Fireworks factory explodes in central Thailand, multiple deaths reported
Bangkok, January 17
An explosion at a fireworks factory in central Thailand killed at least 20 people on Wednesday, the government’s disaster relief agency said.
People were also injured in the incident, the Department of Disaster Prevention and Mitigation said, but it did not say how many. Officials were working to secure the site in Suphan Buri province and help people who were impacted, it said.

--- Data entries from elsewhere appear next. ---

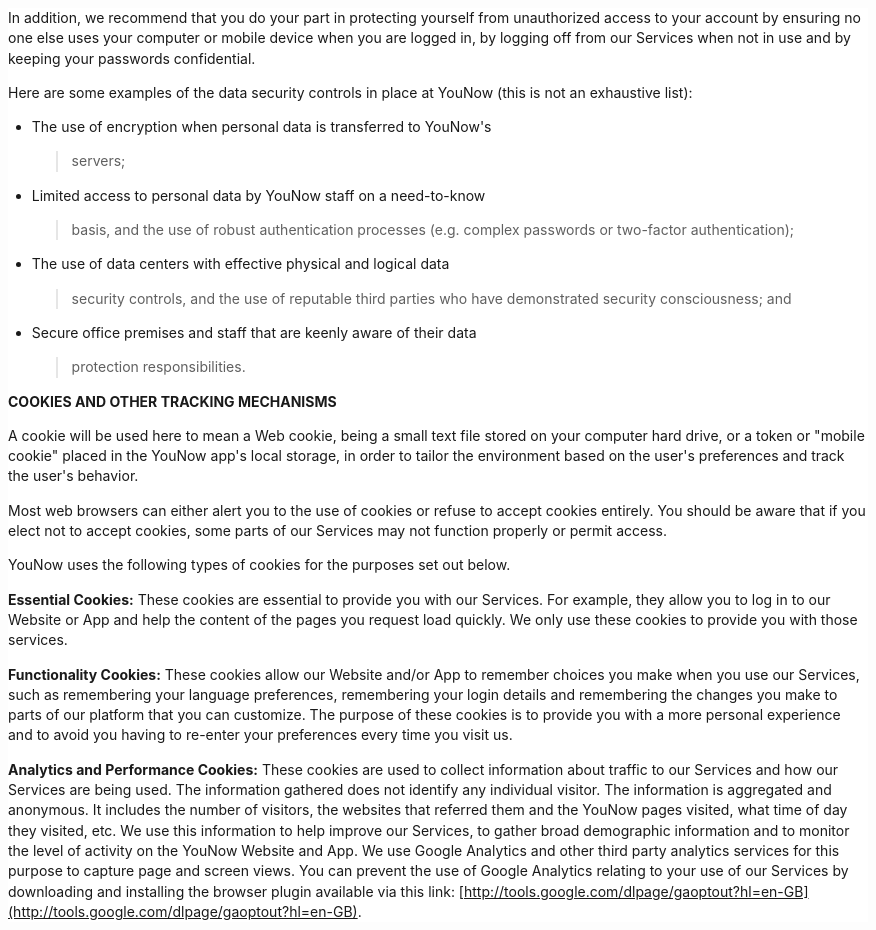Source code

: In addition, we recommend that you do your part in protecting yourself
from unauthorized access to your account by ensuring no one else uses
your computer or mobile device when you are logged in, by logging off
from our Services when not in use and by keeping your passwords
confidential.

Here are some examples of the data security controls in place at YouNow
(this is not an exhaustive list):

-   The use of encryption when personal data is transferred to YouNow\'s
    > servers;

-   Limited access to personal data by YouNow staff on a need-to-know
    > basis, and the use of robust authentication processes (e.g.
    > complex passwords or two-factor authentication);

-   The use of data centers with effective physical and logical data
    > security controls, and the use of reputable third parties who have
    > demonstrated security consciousness; and

-   Secure office premises and staff that are keenly aware of their data
    > protection responsibilities.

**COOKIES AND OTHER TRACKING MECHANISMS**

A cookie will be used here to mean a Web cookie, being a small text file
stored on your computer hard drive, or a token or \"mobile cookie\"
placed in the YouNow app\'s local storage, in order to tailor the
environment based on the user\'s preferences and track the user\'s
behavior.

Most web browsers can either alert you to the use of cookies or refuse
to accept cookies entirely. You should be aware that if you elect not to
accept cookies, some parts of our Services may not function properly or
permit access.

YouNow uses the following types of cookies for the purposes set out
below.

**Essential Cookies:** These cookies are essential to provide you with
our Services. For example, they allow you to log in to our Website or
App and help the content of the pages you request load quickly. We only
use these cookies to provide you with those services.

**Functionality Cookies:** These cookies allow our Website and/or App to
remember choices you make when you use our Services, such as remembering
your language preferences, remembering your login details and
remembering the changes you make to parts of our platform that you can
customize. The purpose of these cookies is to provide you with a more
personal experience and to avoid you having to re-enter your preferences
every time you visit us.

**Analytics and Performance Cookies:** These cookies are used to collect
information about traffic to our Services and how our Services are being
used. The information gathered does not identify any individual visitor.
The information is aggregated and anonymous. It includes the number of
visitors, the websites that referred them and the YouNow pages visited,
what time of day they visited, etc. We use this information to help
improve our Services, to gather broad demographic information and to
monitor the level of activity on the YouNow Website and App. We use
Google Analytics and other third party analytics services for this
purpose to capture page and screen views. You can prevent the use of
Google Analytics relating to your use of our Services by downloading and
installing the browser plugin available via this
link: [http://tools.google.com/dlpage/gaoptout?hl=en-GB](http://tools.google.com/dlpage/gaoptout?hl=en-GB).
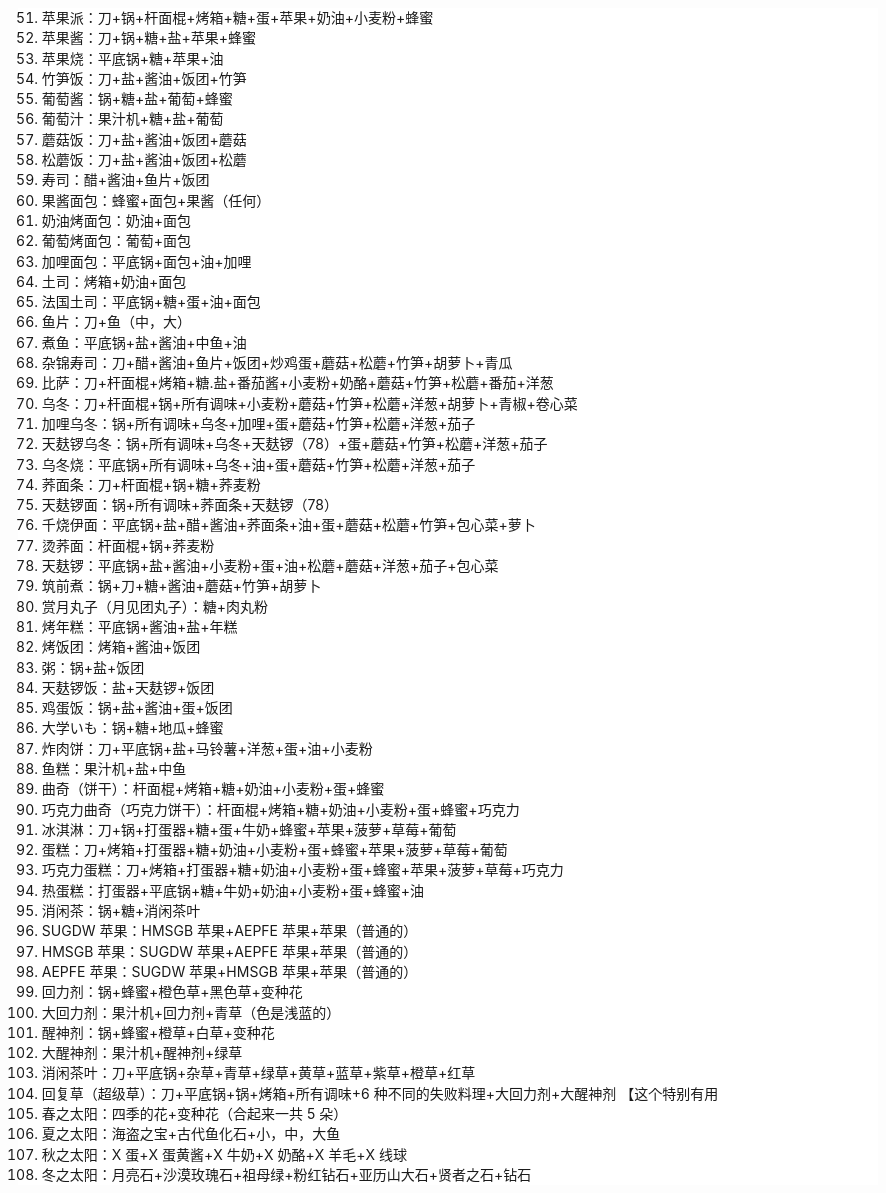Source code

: 51. 苹果派：刀+锅+杆面棍+烤箱+糖+蛋+苹果+奶油+小麦粉+蜂蜜
52. 苹果酱：刀+锅+糖+盐+苹果+蜂蜜
53. 苹果烧：平底锅+糖+苹果+油
54. 竹笋饭：刀+盐+酱油+饭团+竹笋
55. 葡萄酱：锅+糖+盐+葡萄+蜂蜜
56. 葡萄汁：果汁机+糖+盐+葡萄
57. 蘑菇饭：刀+盐+酱油+饭团+蘑菇
58. 松蘑饭：刀+盐+酱油+饭团+松蘑
59. 寿司：醋+酱油+鱼片+饭团
60. 果酱面包：蜂蜜+面包+果酱（任何）
61. 奶油烤面包：奶油+面包
62. 葡萄烤面包：葡萄+面包
63. 加哩面包：平底锅+面包+油+加哩
64. 土司：烤箱+奶油+面包
65. 法国土司：平底锅+糖+蛋+油+面包
66. 鱼片：刀+鱼（中，大）
67. 煮鱼：平底锅+盐+酱油+中鱼+油
68. 杂锦寿司：刀+醋+酱油+鱼片+饭团+炒鸡蛋+蘑菇+松蘑+竹笋+胡萝卜+青瓜
69. 比萨：刀+杆面棍+烤箱+糖.盐+番茄酱+小麦粉+奶酪+蘑菇+竹笋+松蘑+番茄+洋葱
70. 乌冬：刀+杆面棍+锅+所有调味+小麦粉+蘑菇+竹笋+松蘑+洋葱+胡萝卜+青椒+卷心菜
71. 加哩乌冬：锅+所有调味+乌冬+加哩+蛋+蘑菇+竹笋+松蘑+洋葱+茄子
72. 天麸锣乌冬：锅+所有调味+乌冬+天麸锣（78）+蛋+蘑菇+竹笋+松蘑+洋葱+茄子
73. 乌冬烧：平底锅+所有调味+乌冬+油+蛋+蘑菇+竹笋+松蘑+洋葱+茄子
74. 荞面条：刀+杆面棍+锅+糖+荞麦粉
75. 天麸锣面：锅+所有调味+荞面条+天麸锣（78）
76. 千烧伊面：平底锅+盐+醋+酱油+荞面条+油+蛋+蘑菇+松蘑+竹笋+包心菜+萝卜
77. 烫荞面：杆面棍+锅+荞麦粉
78. 天麸锣：平底锅+盐+酱油+小麦粉+蛋+油+松蘑+蘑菇+洋葱+茄子+包心菜
79. 筑前煮：锅+刀+糖+酱油+蘑菇+竹笋+胡萝卜
80. 赏月丸子（月见团丸子）：糖+肉丸粉
81. 烤年糕：平底锅+酱油+盐+年糕
82. 烤饭团：烤箱+酱油+饭团
83. 粥：锅+盐+饭团
84. 天麸锣饭：盐+天麸锣+饭团
85. 鸡蛋饭：锅+盐+酱油+蛋+饭团
86. 大学いも：锅+糖+地瓜+蜂蜜
87. 炸肉饼：刀+平底锅+盐+马铃薯+洋葱+蛋+油+小麦粉
88. 鱼糕：果汁机+盐+中鱼
89. 曲奇（饼干）：杆面棍+烤箱+糖+奶油+小麦粉+蛋+蜂蜜
90. 巧克力曲奇（巧克力饼干）：杆面棍+烤箱+糖+奶油+小麦粉+蛋+蜂蜜+巧克力
91. 冰淇淋：刀+锅+打蛋器+糖+蛋+牛奶+蜂蜜+苹果+菠萝+草莓+葡萄
92. 蛋糕：刀+烤箱+打蛋器+糖+奶油+小麦粉+蛋+蜂蜜+苹果+菠萝+草莓+葡萄
93. 巧克力蛋糕：刀+烤箱+打蛋器+糖+奶油+小麦粉+蛋+蜂蜜+苹果+菠萝+草莓+巧克力
94. 热蛋糕：打蛋器+平底锅+糖+牛奶+奶油+小麦粉+蛋+蜂蜜+油
95. 消闲茶：锅+糖+消闲茶叶
96. SUGDW 苹果：HMSGB 苹果+AEPFE 苹果+苹果（普通的）
97. HMSGB 苹果：SUGDW 苹果+AEPFE 苹果+苹果（普通的）
98. AEPFE 苹果：SUGDW 苹果+HMSGB 苹果+苹果（普通的）
99. 回力剂：锅+蜂蜜+橙色草+黑色草+变种花
100. 大回力剂：果汁机+回力剂+青草（色是浅蓝的）
101. 醒神剂：锅+蜂蜜+橙草+白草+变种花
102. 大醒神剂：果汁机+醒神剂+绿草
103. 消闲茶叶：刀+平底锅+杂草+青草+绿草+黄草+蓝草+紫草+橙草+红草
104. 回复草（超级草）：刀+平底锅+锅+烤箱+所有调味+6 种不同的失败料理+大回力剂+大醒神剂 【这个特别有用
105. 春之太阳：四季的花+变种花（合起来一共 5 朵）
106. 夏之太阳：海盗之宝+古代鱼化石+小，中，大鱼
107. 秋之太阳：X 蛋+X 蛋黄酱+X 牛奶+X 奶酪+X 羊毛+X 线球
108. 冬之太阳：月亮石+沙漠玫瑰石+祖母绿+粉红钻石+亚历山大石+贤者之石+钻石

The cause of explosion was being investigated.
Suphan Buri is about 95 kilometers northwest of Bangkok, in the heart of Thailand’s central rice-growing region.
The office of Prime Minister Srettha Thavisin, who is in Switzerland for the World Economic Forum, shared a video showing him being told over the phone by the regional police commander that there were 20 to 30 workers at the factory at the time of the explosion and that none of them could be found.

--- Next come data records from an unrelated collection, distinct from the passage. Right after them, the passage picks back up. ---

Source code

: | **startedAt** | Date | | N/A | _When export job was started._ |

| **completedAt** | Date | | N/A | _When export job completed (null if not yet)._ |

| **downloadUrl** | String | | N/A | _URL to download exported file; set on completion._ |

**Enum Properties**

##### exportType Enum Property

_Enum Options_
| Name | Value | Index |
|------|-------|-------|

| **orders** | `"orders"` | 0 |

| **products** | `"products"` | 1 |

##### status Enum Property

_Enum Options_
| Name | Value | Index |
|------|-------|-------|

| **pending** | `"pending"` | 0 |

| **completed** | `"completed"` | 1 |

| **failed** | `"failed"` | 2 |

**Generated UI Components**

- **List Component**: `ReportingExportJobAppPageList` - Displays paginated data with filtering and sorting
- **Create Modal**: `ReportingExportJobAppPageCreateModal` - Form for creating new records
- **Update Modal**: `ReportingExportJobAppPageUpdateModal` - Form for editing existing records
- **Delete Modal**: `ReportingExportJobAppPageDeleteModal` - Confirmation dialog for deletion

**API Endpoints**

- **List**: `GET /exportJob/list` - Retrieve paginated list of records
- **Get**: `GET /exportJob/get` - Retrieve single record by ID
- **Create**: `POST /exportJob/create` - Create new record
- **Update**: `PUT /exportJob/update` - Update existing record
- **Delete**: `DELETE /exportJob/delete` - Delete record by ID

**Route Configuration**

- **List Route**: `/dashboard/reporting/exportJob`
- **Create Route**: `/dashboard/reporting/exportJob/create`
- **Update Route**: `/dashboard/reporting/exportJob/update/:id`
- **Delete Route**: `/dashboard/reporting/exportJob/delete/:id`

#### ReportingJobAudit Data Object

Kritsada Manee-In, a rescue worker with the Samerkun Suphan Buri Rescue Foundation, who earlier estimated that around 15 to 17 people had been killed, said an exact count was difficult because the bodies were in pieces.
Photos posted on social media showed a thick plume of black smoke rising over the scene of the blast in an otherwise unoccupied rice field. Photos posted online by local rescue workers showed the factory site virtually levelled flat aside from debris and body parts.
National police chief Torsak Sukvimol confirmed local news reports that there had been another explosion at the factory in November last year that killed one worker and seriously injured three others.
He said police would pursue legal action for any wrongdoing involved.
The blast, whose cause was not immediately clear, came less than a month before the Chinese New Year in February, when demand for fireworks is strong.
In July last year, a large explosion at a fireworks warehouse in southern Thailand killed at least 10 people and wounded more than 100, according to officials.
That explosion in Narathiwat province was in a residential area and damaged about 100 houses within a 500-metre radius, according to the Department of Disaster Prevention and Mitigation.
The Narathiwat governor said that blast was likely ignited by construction work in the warehouse, with sparks from metal welding causing the fireworks stored inside to catch fire and explode.